Kids do not get left behind. Athletes are athletes. If you could make them into college prospects or major leaguers by putting them on elite travel teams and playing 40 games a summer, everybody would have the secret formula. I can guarantee you that the 12 year old that burns out after 300 games of baseball in 5 or 6 years will never know what his potential is if he quits. I have had this same discussion countless times with starry eyed parents who have been told that their little Johnny is the next coming of Mickey Mantle. That discussion is much different a few years later when little Johnny is left behind. Sometimes a kid reaches his potential when he hits a growth spurt and becomes faster and stronger than his team mates overnight. Kids peak at different ages. Sometimes the Tee Ball phenoms egos can't take it when the other kids catch up with them. It's a marathon, not a race.

 

Travel ball can be a good experience under the right circumstances. Franklin Baseball Club is basically a rec league for travel teams.

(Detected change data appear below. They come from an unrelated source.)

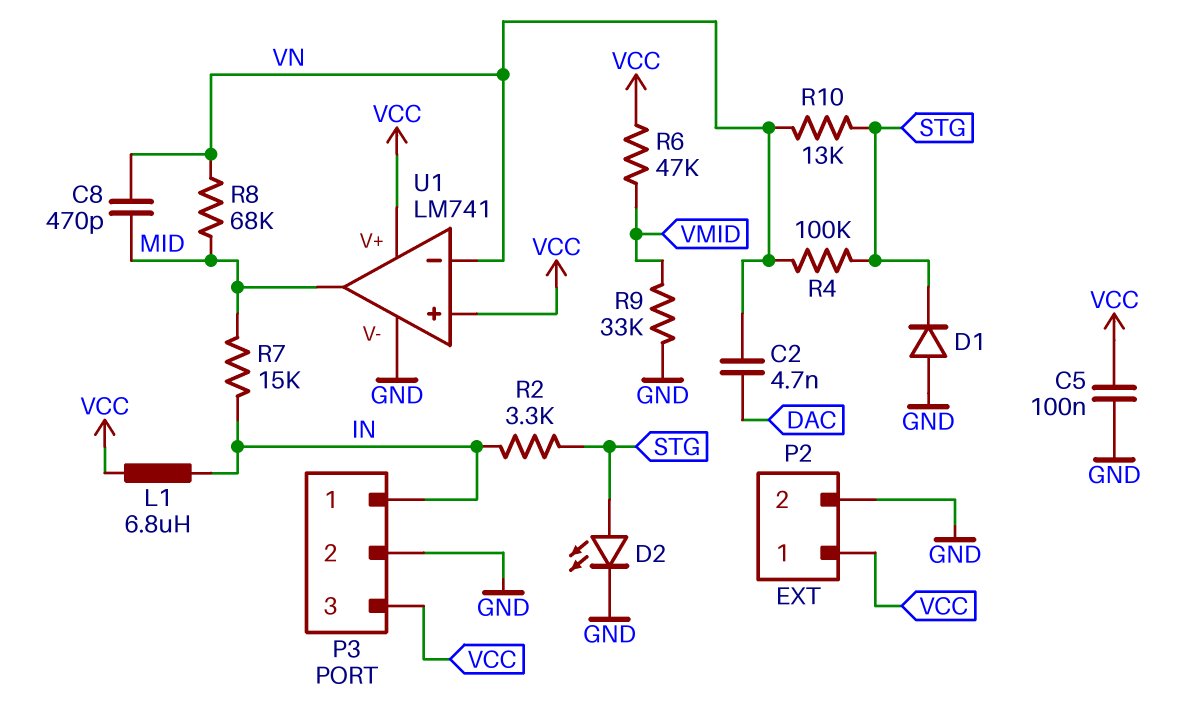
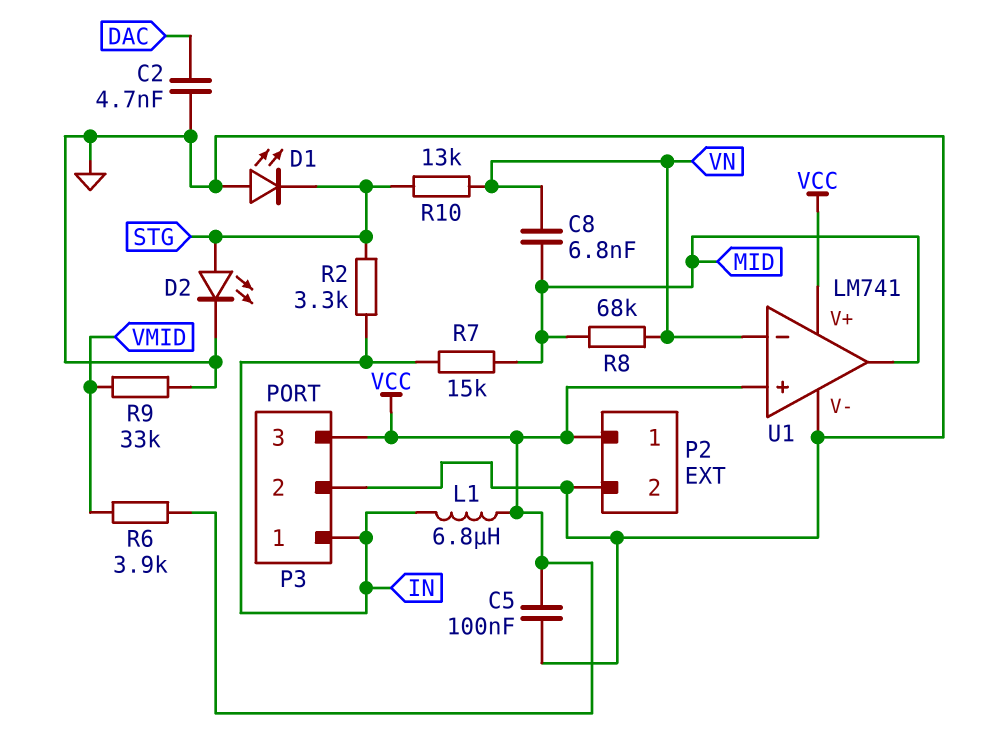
C2: 4.7nF (DAC, VN) -> 4.7nF (DAC, GND)
C8: 470pF (MID, VN) -> 6.8nF (MID, VN)
D1: diode (A GND, K STG) -> LED (A GND, K STG)
R4: 100k (STG, VN) -> none
R6: 47k (VCC, VMID) -> 3.9k (VCC, VMID)

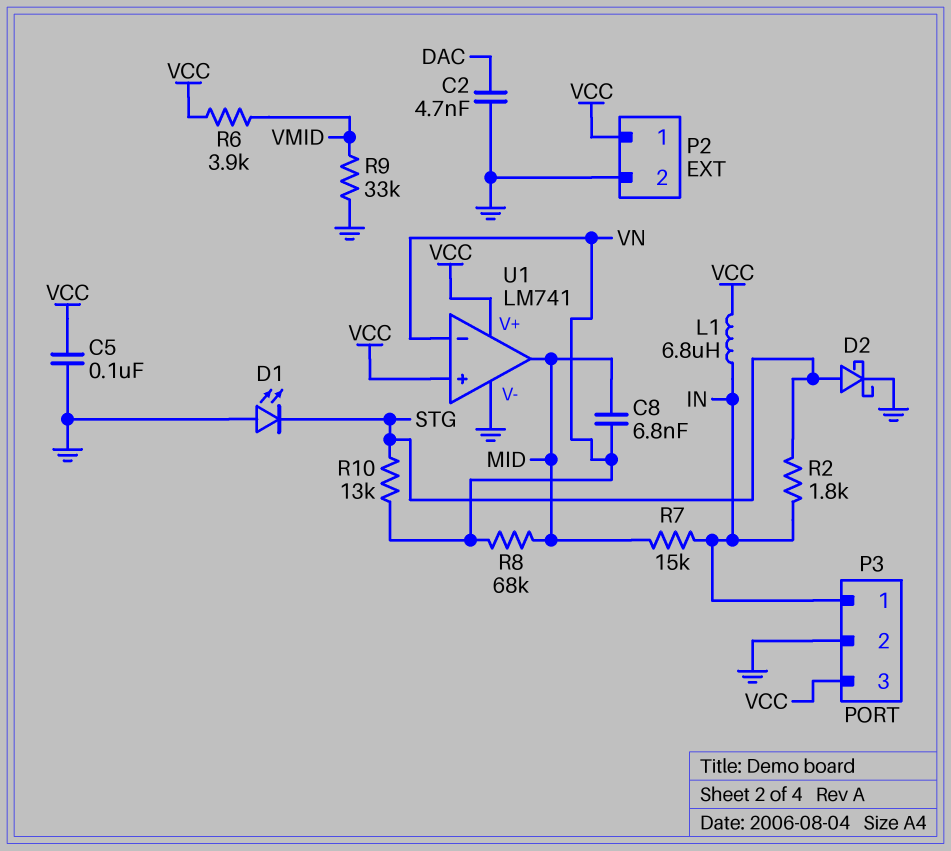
D2: LED (A STG, K GND) -> schottky (A STG, K GND)
R2: 3.3k (IN, STG) -> 1.8k (IN, STG)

They have league games and then they travel around Williamson County maybe? Middle Tennessee for the most part with an occasional jaunt to Cooperstown or Florida for a vacation/tournament? That can be a good experience. It's no different that the Little League tournament teams that play an entire season after the regular season is over. As I said, I'd have to see what the definition of travel was. Little League is now offering play in rather than pay in state tournaments at 8U, 10U, 11U, 12U, 14U, 16U and 18U.

 

My opinion is based on my personal experience and listening to others since 1995 when my oldest first started playing. My kids have played rec ball and travel ball. There is a point where the better competition pays off in my opinion. It's sometime after puberty. Everything up until then is just preparing you for the big bases and the big field. You're no better learning it when you're 8 than when you're 13. The most important things to me are: 1. Is the coach teaching fundamentals? 2. Do the rules of the league/team put safety first or win at all costs, i.e. pitch counts, days rest, teaching good mechanics 3. Is my kid learning the game and having a good time.

 

The most successful coach in youth baseball is the one who has the most players return the next season. Usually when they quit, they're done.